The captions of the paragraphs of this Agreement are inserted for convenience only and shall not be deemed to constitute part of this Agreement or to affect the construction thereof.

 

  Section 22. Governing Law and Consent to Jurisdiction

This Agreement and the legal relations among the parties shall be governed by, and construed and enforced in accordance with, the laws of the State of Delaware, without regard to its conflict of law rules. The Company and Indemnitee hereby irrevocably and unconditionally (i) agree that any action or proceeding arising out of or in connection with this Agreement shall be brought only in the Chancery Court of the State of Delaware (the “Delaware Court”), and not in any other state or federal court in the United States of America or any court in any other country, (ii) consent to submit to the exclusive jurisdiction of the Delaware Court for purposes of any action or proceeding arising out of or in connection with this Agreement, (iii) waive any objection to the laying of venue of any such action or proceeding in the Delaware Court, and (iv) waive, and agree not to plead or to make, any claim that any such action or proceeding brought in the Delaware Court has been brought in an improper or inconvenient forum.

 

12


IN WITNESS WHEREOF, the parties hereto have executed this Agreement on and as of the day and year first above written.

 

ADDUS HOLDING CORPORATION
By:  

 

Name:  
Title:  
[INDEMNITEE]

 

[Signature page to Indemnification Agreement]
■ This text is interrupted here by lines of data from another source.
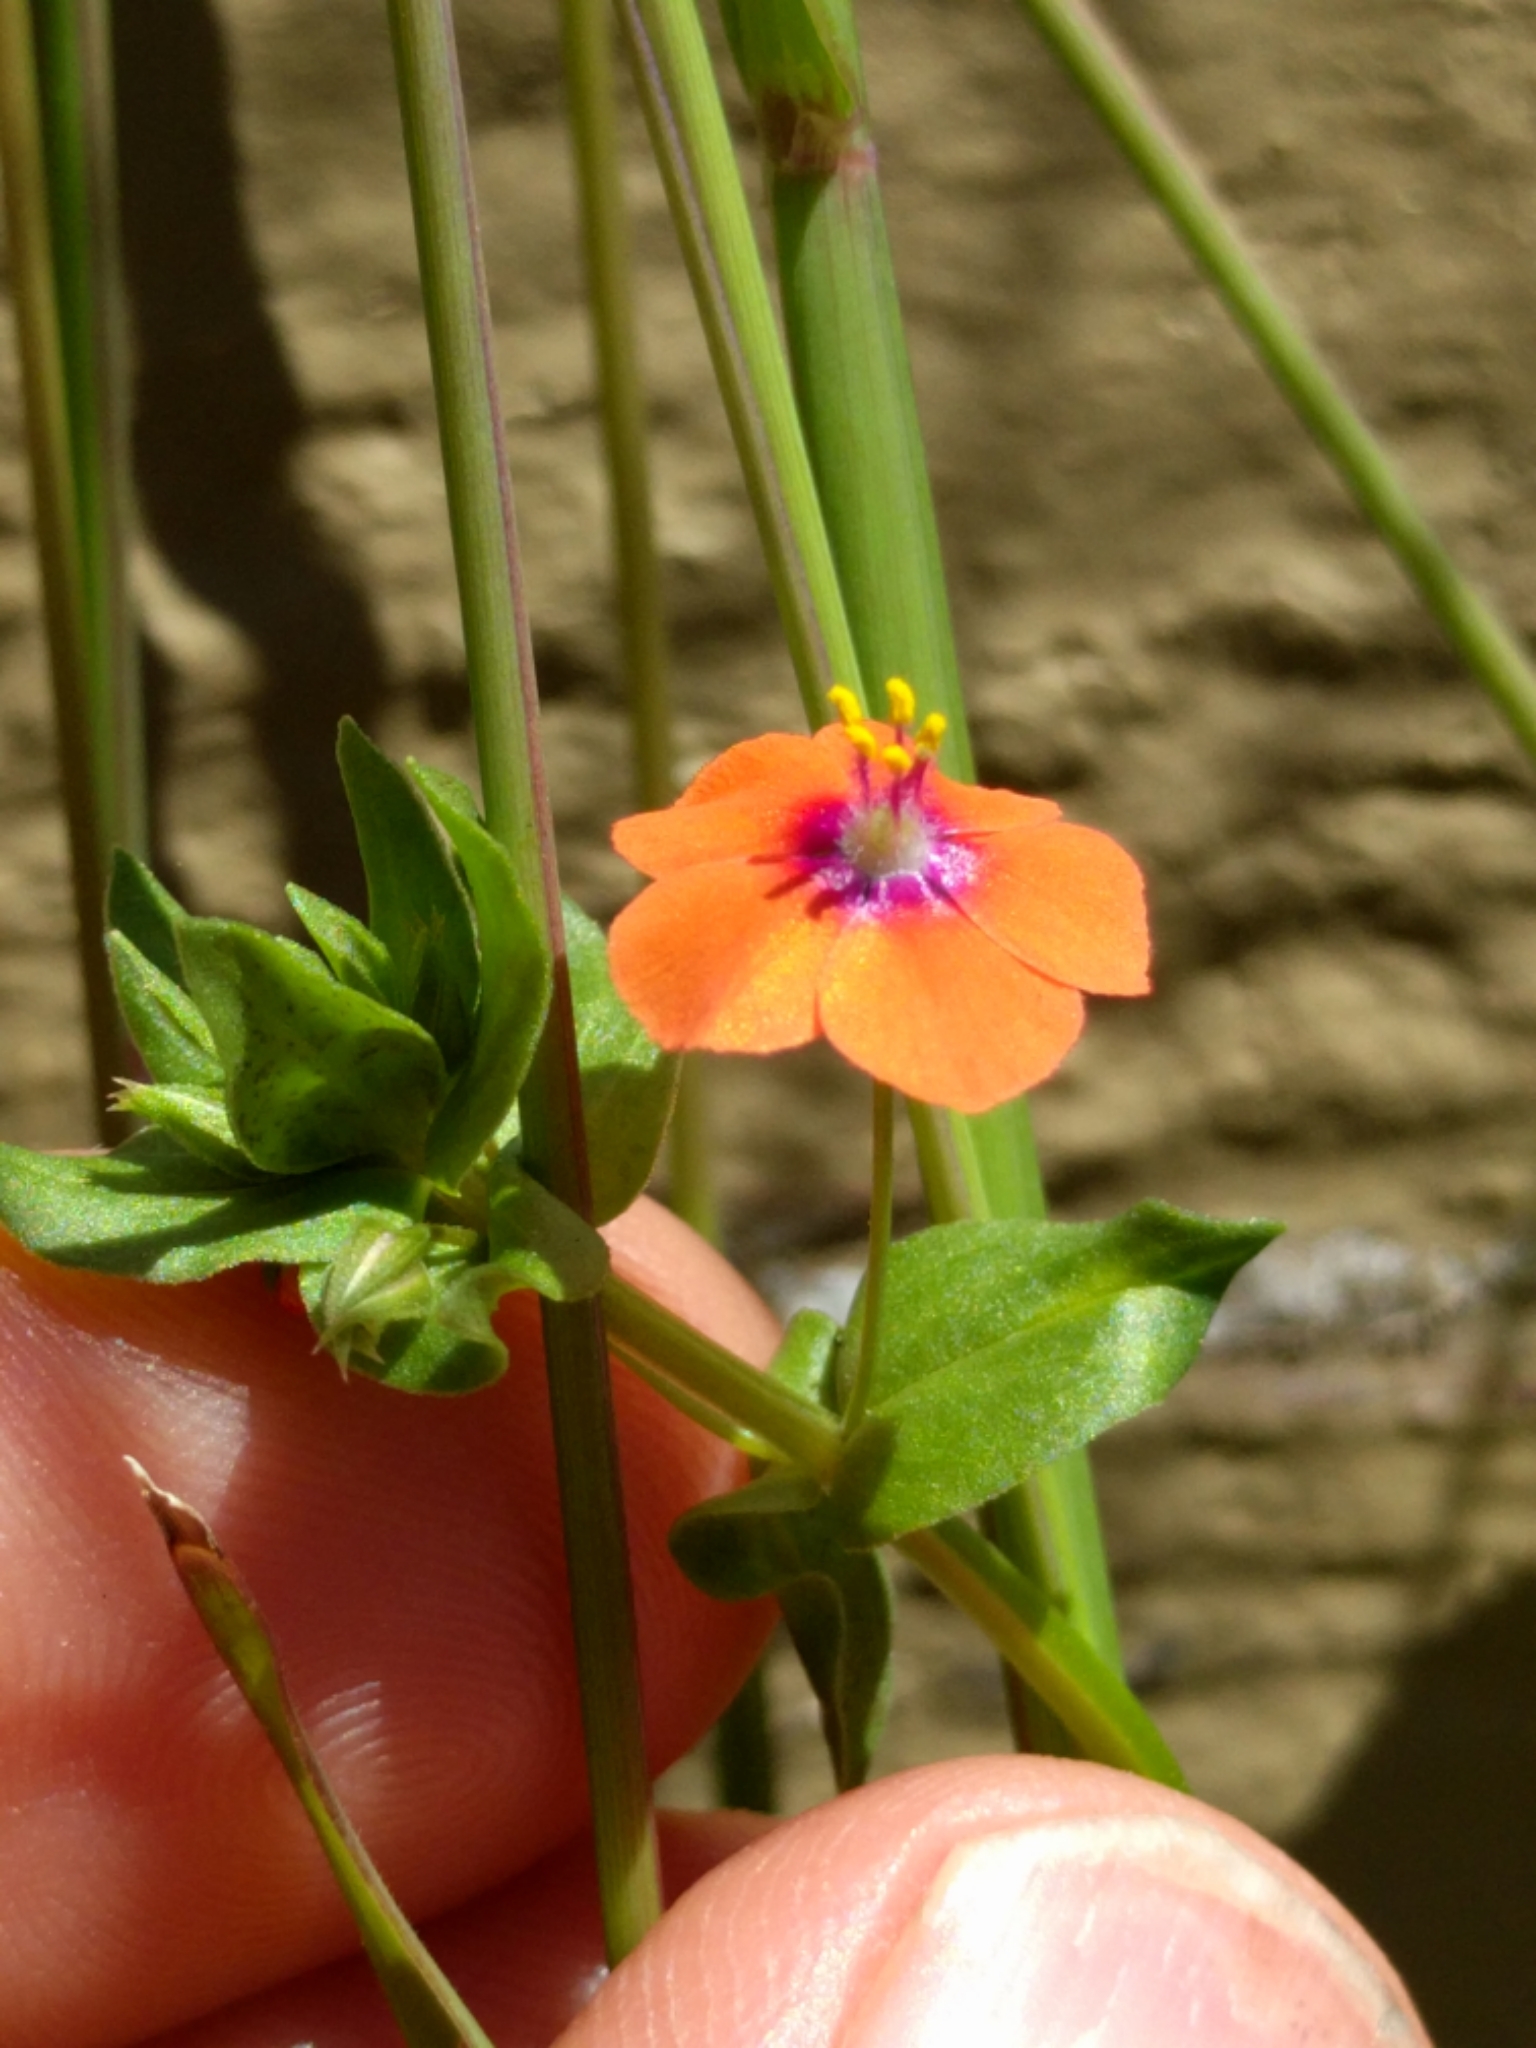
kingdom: Plantae
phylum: Tracheophyta
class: Magnoliopsida
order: Ericales
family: Primulaceae
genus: Lysimachia
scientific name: Lysimachia arvensis
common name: Scarlet pimpernel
INDEMNIFICATION AGREEMENTS

 

Indemnitees

  

Indemnitors

  

Date of
Agreements

  

Additional Provision to the

Form of Indemnification Agreement

Mark S. Heaney

and W. Andrew Wright, III

   Addus Holding Corporation, Addus HealthCare, Inc., Addus HealthCare (Idaho), Inc., Addus HealthCare (Indiana), Inc., Addus HealthCare (Nevada), Inc., Addus HealthCare (New Jersey), Inc. and Addus HealthCare (North Carolina), Inc.    March 25, 2009    None

Brian D. Young,

Mark L. First and Simon A. Bachleda

   Addus Holding Corporation, Addus HealthCare, Inc., Addus HealthCare (Idaho), Inc., Addus HealthCare (Indiana), Inc., Addus HealthCare (Nevada), Inc., Addus HealthCare (New Jersey), Inc. and Addus HealthCare (North Carolina), Inc.    March 25, 2009    The Company hereby acknowledges that Indemnitee has certain rights to indemnification, advancement of expenses and/or insurance provided by the Fund and certain of its affiliates (collectively, the “Fund Indemnitors”). The Company hereby agrees (i) that it is the indemnitor of first resort (i.e., its obligations to Indemnitee are primary and any obligation of the Fund Indemnitors to advance Expenses or to provide indemnification for the same expenses or liabilities incurred by Indemnitee are secondary), (ii) that it shall be required to advance the full amount of Expenses incurred by Indemnitee and shall be liable for the full amount of all Expenses, judgments, penalties, fines and amounts paid in settlement to the extent legally permitted and as required by the terms of this Agreement and the Certificate and Bylaws of the Company (or any other agreement between the Company and Indemnitee), without regard to any rights Indemnitee may have against the Fund Indemnitors, and (iii) that it irrevocably waives, relinquishes and releases the Fund Indemnitors from any and all claims against the Fund Indemnitors for contribution, subrogation or any other recovery of any kind in respect thereof. The Company further agrees that no advancement or payment by the Fund Indemnitors on behalf of Indemnitee with respect to any claim for which Indemnitee has sought indemnification from the Company shall affect the foregoing and the Fund Indemnitors shall have a right of contribution and/or be subrogated to the extent of such advancement or payment to all of the rights of recovery of Indemnitee against the Company. The Company and Indemnitee agree that the Fund Indemnitors are express third party beneficiaries of the terms of this Section 7(c).